Carolina Caycedo and David de Rozas: The Blessings of the Mystery

 

The Visual Arts Center at University of Texas, Austin
September 24 – December 3, 2021

The Rubin Center for the Visual Arts at University of Texas, El Paso

January 27 – April 15, 2022

Ballroom Marfa, TX

May 14, 2022 – September 4, 2022

Production | Acquisition Grant

In The Blessings of the Mystery, Carolina Caycedo and David de Rozas draw attention to a remote region of the southwestern United States, shifting focus from the fable of Big Oil to the stories of indigenous communities and natural ecologies whose precarity is a threat to our future wellbeing. This entirely new body of work explores how the Far West was spatially planned and developed since the 1800s, and how this imbrication of settler and indigenous knowledge unfolds into the present. The exhibition centers around an eponymous film that traverses the region’s troubled histories of colonization, migration, and biocultural ecology. Drawing on a wide cast of characters who offer myriad entry points into the story, Caycedo and de Rozas’ cinematic journey seeks to generate a broader understanding of how the western United States has been visualized and subsequently utilized. Other elements of the project include an installation of surveying flags and tools, astrological instruments, and a 1930s rarely seen collection of watercolors documenting Lower Pecos rock art before it was flooded by the Amistad Dam. Indeed, the Amistad Dam, emerges as a powerful example for the artists of how water has been mediated by both indigenous forms of embodied expression and modern feats of scientific engineering. These knowledge systems overlap in the Rio Grande Basin and The Blessings of the Mystery seeks to expose their proximity by activating a new constellation of collaborators across ethnicities, disciplines, and politics.
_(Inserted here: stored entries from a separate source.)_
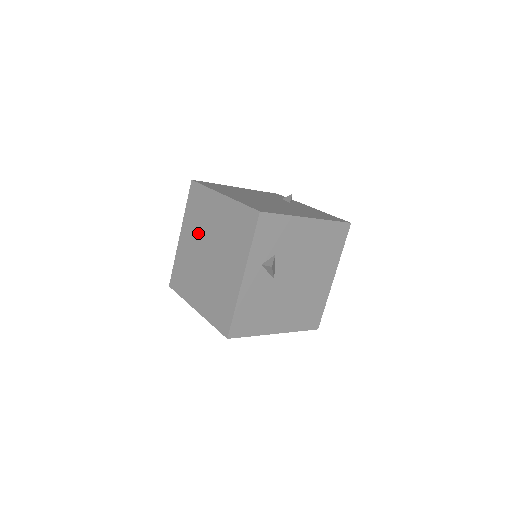
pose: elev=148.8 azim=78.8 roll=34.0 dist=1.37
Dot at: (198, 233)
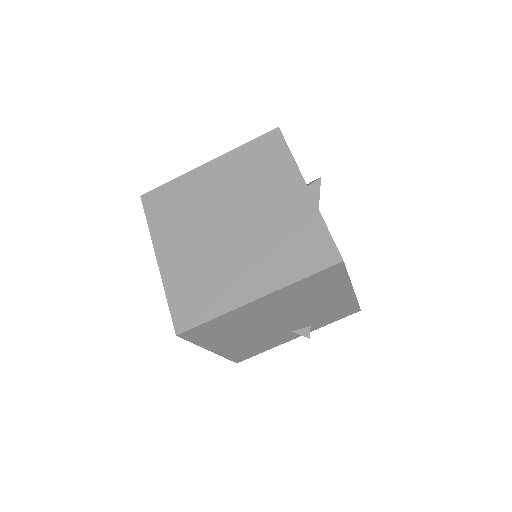
Dot at: (194, 225)
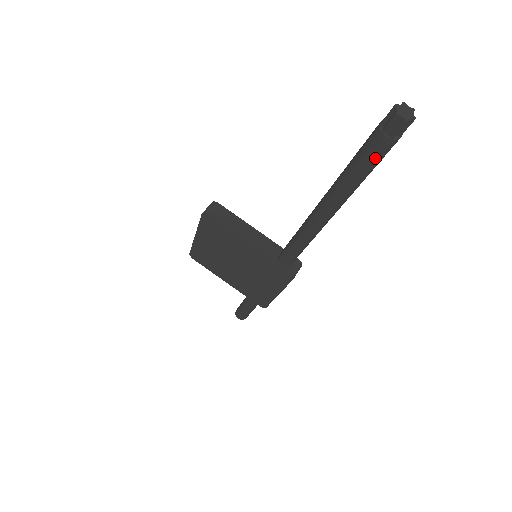
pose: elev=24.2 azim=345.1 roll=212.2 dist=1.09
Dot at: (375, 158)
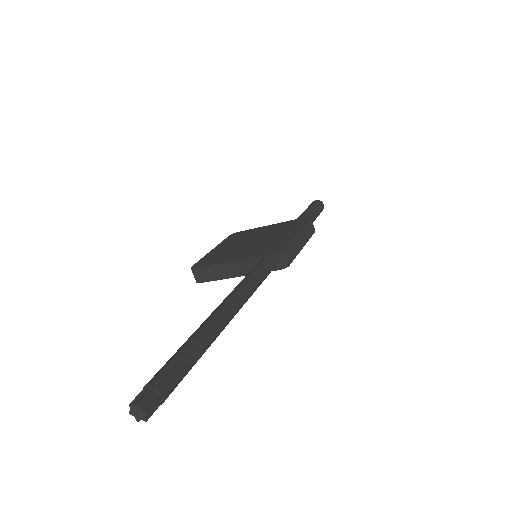
Dot at: (177, 385)
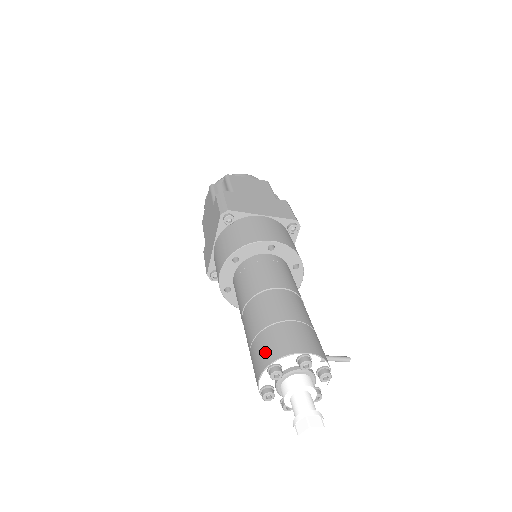
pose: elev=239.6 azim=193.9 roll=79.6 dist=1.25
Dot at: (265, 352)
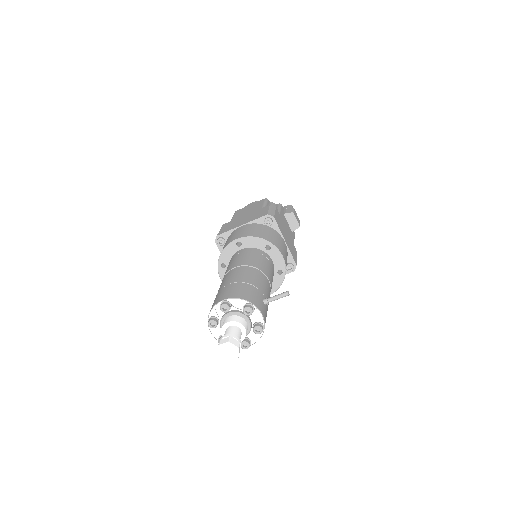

Thematically connected to the venues at which it will be presented, The Blessings of the Mystery will premier in Far West Texas at the rural, contemporary art outpost, Ballroom Marfa. The exhibition will reach beyond the gallery with a collective performance engaging the local community by writing messages with their bodies in the landscape. The exhibition will then travel to the Visuals Art Center at University of Texas Austin, where Caycedo and de Rozas will continue their research as artists in residence and conduct  a symposium and a series of public programs involving the project’s stakeholders.

Images: Carolina Caycedo and David de Rozas, The Blessings of the Mystery, 2021;  Film Still One channel video installation. Photo: Courtesy of the artists.